**Prompt:** Which lines in the records below contain the word "background"? Copy each of them.

___ Source records

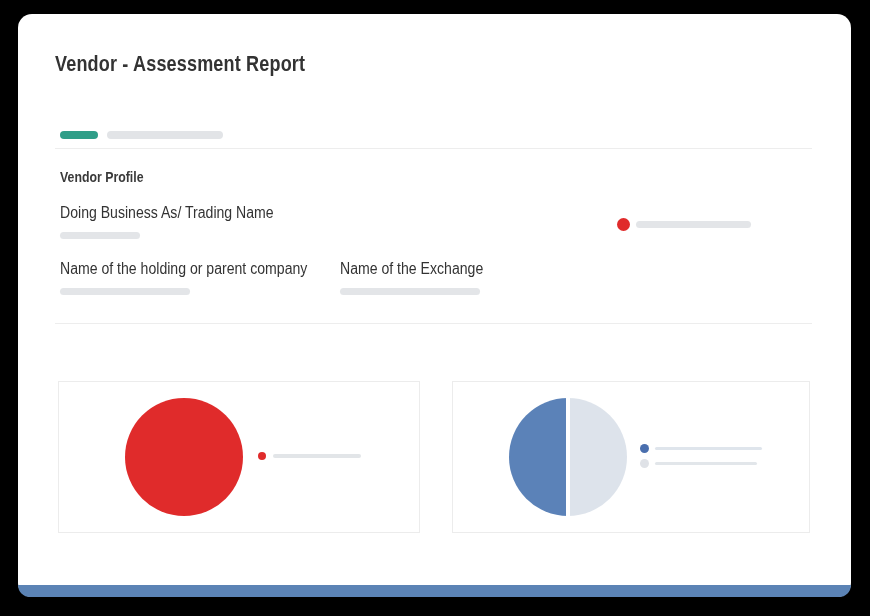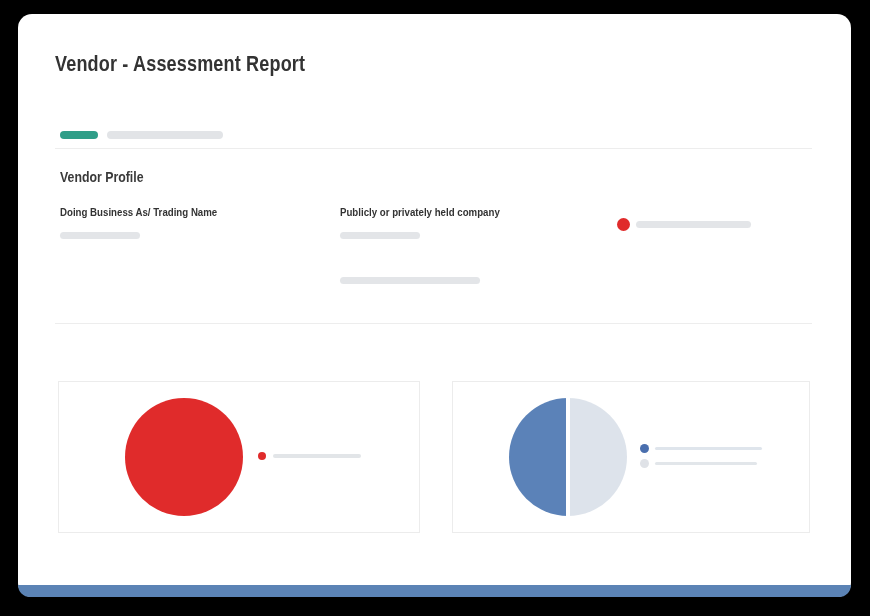--- a/index.html
+++ b/index.html
@@ -35,21 +35,21 @@
   }
 
   .fields{position:absolute;left:42px;top:193px;width:760px;height:110px;}
   .field{position:absolute;width:240px;}
   .f-r1c1{left:0;top:0;}
   .f-r1c2{left:280px;top:0;}
   .f-r1c3{left:557px;top:0;}
   .f-r2c1{left:0;top:56px;}
   .f-r2c2{left:280px;top:56px;}
   .f-r2c3{left:557px;top:56px;}
-  .field-label{font-size:11px;line-height:11px;font-weight:bold;color:#333;}
+  .field-label{font-size:16px;line-height:11px;font-weight:normal;color:#333;}
   .field-value-row{margin-top:11px;display:flex;align-items:center;height:13px;}
   .skeleton{height:7px;border-radius:3.5px;background:#e3e5e8;}
   .w80{width:80px;} .w115{width:115px;} .w130{width:130px;} .w140{width:140px;} .w56{width:56px;}
   .crit-dot{width:13px;height:13px;border-radius:50%;margin-right:6px;flex:0 0 auto;}
 
   .chart-heading{position:absolute;top:336px;font-size:14px;font-weight:bold;color:#3a3a3a;}
   .chart-heading-1{left:40px;}
   .chart-heading-2{left:434px;}
 
   .card{position:absolute;top:367px;height:152px;background:#fff;border:1px solid #ececec;box-sizing:border-box;}
@@ -98,38 +98,41 @@
 
     <div class="field f-r1c1">
       <div class="field-label">
         <span class="cond cx88">Doing Business As/ Trading Name</span>
       </div>
       <div class="field-value-row">
         <div class="skeleton w80"></div>
       </div>
     </div>
 
-    <div class="field f-r1c2">
-      <div class="field-label">
-        <span class="cond cx88">Publicly or privately held company</span>
-      </div>
-      <div class="field-value-row">
-        <div class="skeleton w80"></div>
-      </div>
-    </div>
 
     <div class="field f-r1c3">
       <div class="field-value-row">
         <div class="crit-dot" style="background: rgb(224, 43, 43);"></div>
         <div class="skeleton w115"></div>
       </div>
     </div>
 
+    <div class="field f-r2c1">
+      <div class="field-label">
+        <span class="cond cx88">Name of the holding or parent company</span>
+      </div>
+      <div class="field-value-row">
+        <div class="skeleton w130"></div>
+      </div>
+    </div>
 
     <div class="field f-r2c2">
+      <div class="field-label">
+        <span class="cond cx88">Name of the Exchange</span>
+      </div>
       <div class="field-value-row">
         <div class="skeleton w140"></div>
       </div>
     </div>
 
 
   </div>
 
   <div class="divider divider-2"></div>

______

**Task output:**
   .skeleton{height:7px;border-radius:3.5px;background:#e3e5e8;}
   .card{position:absolute;top:367px;height:152px;background:#fff;border:1px solid #ececec;box-sizing:border-box;}
         <div class="crit-dot" style="background: rgb(224, 43, 43);"></div>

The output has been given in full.